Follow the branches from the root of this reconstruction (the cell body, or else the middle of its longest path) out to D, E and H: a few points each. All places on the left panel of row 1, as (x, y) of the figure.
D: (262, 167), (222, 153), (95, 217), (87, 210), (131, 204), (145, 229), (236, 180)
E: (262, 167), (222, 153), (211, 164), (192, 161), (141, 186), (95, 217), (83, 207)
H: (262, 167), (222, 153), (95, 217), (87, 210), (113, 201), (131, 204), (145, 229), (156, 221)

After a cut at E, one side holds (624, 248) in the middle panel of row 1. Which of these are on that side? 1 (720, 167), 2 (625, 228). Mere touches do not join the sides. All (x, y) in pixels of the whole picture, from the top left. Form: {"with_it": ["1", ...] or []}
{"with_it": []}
::::::::
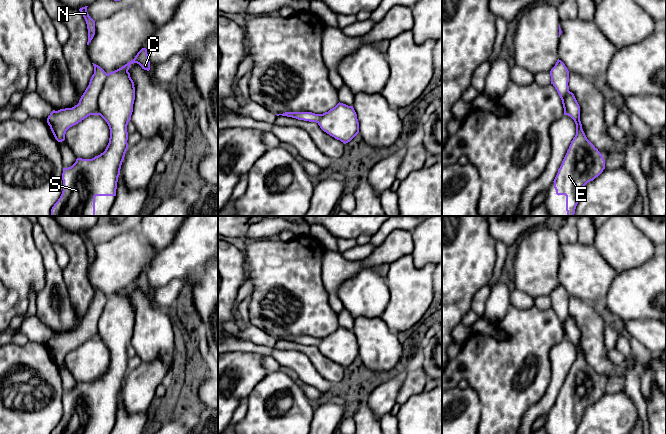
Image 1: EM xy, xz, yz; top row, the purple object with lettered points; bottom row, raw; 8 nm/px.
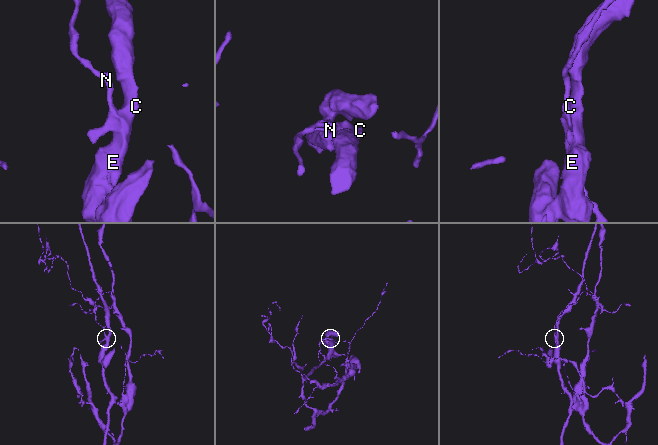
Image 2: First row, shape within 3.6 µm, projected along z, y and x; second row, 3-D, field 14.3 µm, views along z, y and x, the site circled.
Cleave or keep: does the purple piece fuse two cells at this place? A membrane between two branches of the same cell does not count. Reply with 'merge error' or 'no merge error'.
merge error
::::::::
_Assignment_: Only the lines of the data holding the string "Image" are wanted; copy each of them.

_Expected answer_:
Image 1: EM xy, xz, yz; top row, the purple object with lettered points; bottom row, raw; 8 nm/px.
Image 2: First row, shape within 3.6 µm, projected along z, y and x; second row, 3-D, field 14.3 µm, views along z, y and x, the site circled.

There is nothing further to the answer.